== TASK STATEMENT ==
Repeat the data that follows exactly, starting at the line with "with you so" and ending at the line with "3-Cheese Pasta Bake", and leave out every picture.

-------------------------

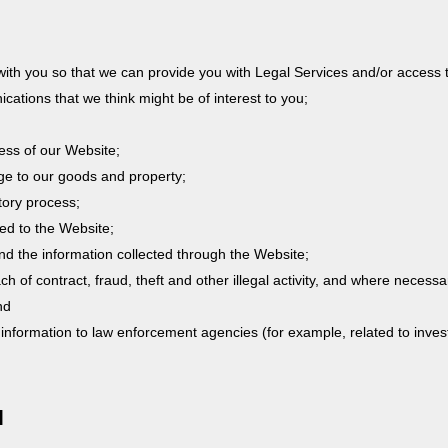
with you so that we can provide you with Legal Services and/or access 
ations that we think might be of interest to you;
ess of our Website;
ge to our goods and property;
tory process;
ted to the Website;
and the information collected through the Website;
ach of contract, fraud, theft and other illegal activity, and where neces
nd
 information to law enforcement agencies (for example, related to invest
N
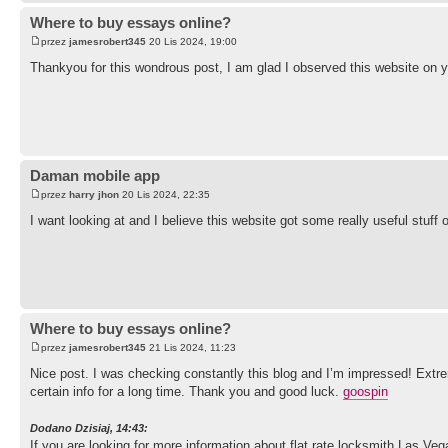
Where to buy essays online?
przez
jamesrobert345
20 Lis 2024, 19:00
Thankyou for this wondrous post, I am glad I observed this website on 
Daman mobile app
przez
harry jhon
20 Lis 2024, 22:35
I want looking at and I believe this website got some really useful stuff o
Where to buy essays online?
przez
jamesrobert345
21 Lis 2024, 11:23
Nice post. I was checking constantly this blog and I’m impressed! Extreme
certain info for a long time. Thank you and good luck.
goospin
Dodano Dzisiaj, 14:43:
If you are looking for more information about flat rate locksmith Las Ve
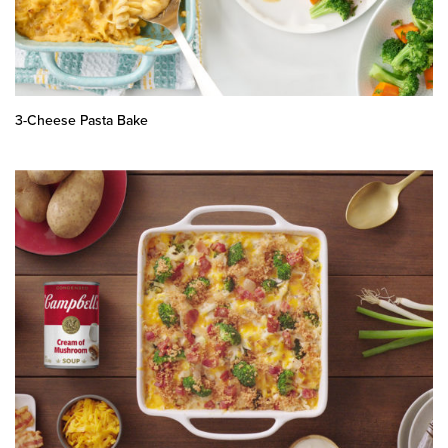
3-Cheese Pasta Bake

-------------------------

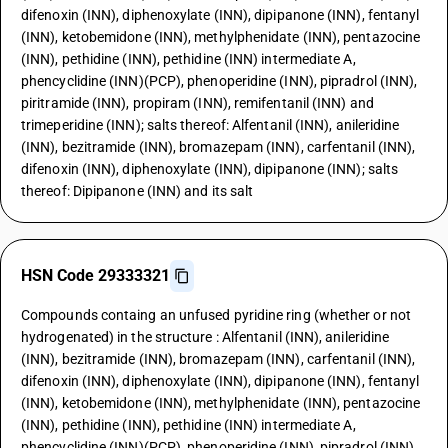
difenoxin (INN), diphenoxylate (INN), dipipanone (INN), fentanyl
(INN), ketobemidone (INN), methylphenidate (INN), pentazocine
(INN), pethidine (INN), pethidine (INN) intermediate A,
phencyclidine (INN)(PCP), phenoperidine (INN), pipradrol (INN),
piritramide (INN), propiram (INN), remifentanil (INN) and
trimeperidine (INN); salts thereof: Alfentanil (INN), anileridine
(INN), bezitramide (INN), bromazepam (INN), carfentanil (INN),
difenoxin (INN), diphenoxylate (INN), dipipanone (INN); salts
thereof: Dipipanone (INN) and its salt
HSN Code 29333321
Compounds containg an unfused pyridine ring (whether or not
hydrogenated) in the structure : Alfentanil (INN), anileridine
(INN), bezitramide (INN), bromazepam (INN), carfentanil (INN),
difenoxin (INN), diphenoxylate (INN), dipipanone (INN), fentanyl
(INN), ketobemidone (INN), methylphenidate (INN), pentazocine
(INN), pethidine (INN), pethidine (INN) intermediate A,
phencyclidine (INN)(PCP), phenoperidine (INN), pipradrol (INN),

-------------------------

== EXPECTED OUTPUT ==
with you so that we can provide you with Legal Services and/or access 
ations that we think might be of interest to you;
ess of our Website;
ge to our goods and property;
tory process;
ted to the Website;
and the information collected through the Website;
ach of contract, fraud, theft and other illegal activity, and where neces
nd
 information to law enforcement agencies (for example, related to invest
N
Where to buy essays online?
przez
jamesrobert345
20 Lis 2024, 19:00
Thankyou for this wondrous post, I am glad I observed this website on 
Daman mobile app
przez
harry jhon
20 Lis 2024, 22:35
I want looking at and I believe this website got some really useful stuff o
Where to buy essays online?
przez
jamesrobert345
21 Lis 2024, 11:23
Nice post. I was checking constantly this blog and I’m impressed! Extreme
certain info for a long time. Thank you and good luck.
goospin
Dodano Dzisiaj, 14:43:
If you are looking for more information about flat rate locksmith Las Ve
3-Cheese Pasta Bake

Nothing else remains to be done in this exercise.